If I can infer basic properties of an individual, does this help? Given a set of actors deemed interesting, we aim to find other actors who are similarly interesting. We are given a collection of informal communications (written and spoken) and a corresponding communications graph.
In this graph, each vertex represents either a communication handle, or a communication (e.g., email), and each edge connects between a handle and a communication that that handle participated in. Our goals are three-fold: (1) posit a set of actors that use one or more handles; (2) associate author attributes with actors, based on communication content; and (3) nominate an actor as interesting, based on other actors already labeled interesting.
For an illustrative example, consider a corporate email corpus that consists of communications between actors, a few of which are committing fraud.
Some of their fraudulent activity is captured in emails between them, along with many other innocuous emails (both between the fraudsters and between the other employees in the company).

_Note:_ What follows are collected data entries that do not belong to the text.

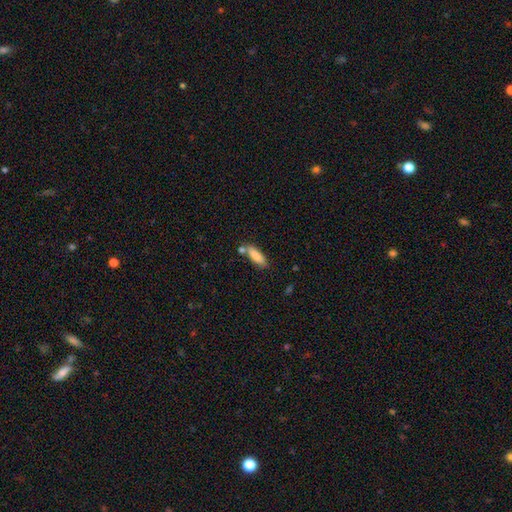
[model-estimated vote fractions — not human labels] Smooth or featured?
  - smooth: 83% *
  - featured or disk: 10%
  - star or artifact: 7%
How rounded?
  - in between: 53% *
  - cigar-shaped: 46%
  - round: 2%
Merging?
  - none: 68% *
  - minor disturbance: 15%
  - merger: 14%
  - major disturbance: 3%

Some accounts may be used by multiple actors, such as an administrative account used by multiple administrators. Some actors may use multiple accounts, such as an administrator that uses the administrative account as well as their individual email address. We are to assign basic properties to the actors based on their language use.
We are then given the identities of a few fraudster vertices and asked to nominate one other vertex in the graph as likely representing another actor committing fraud.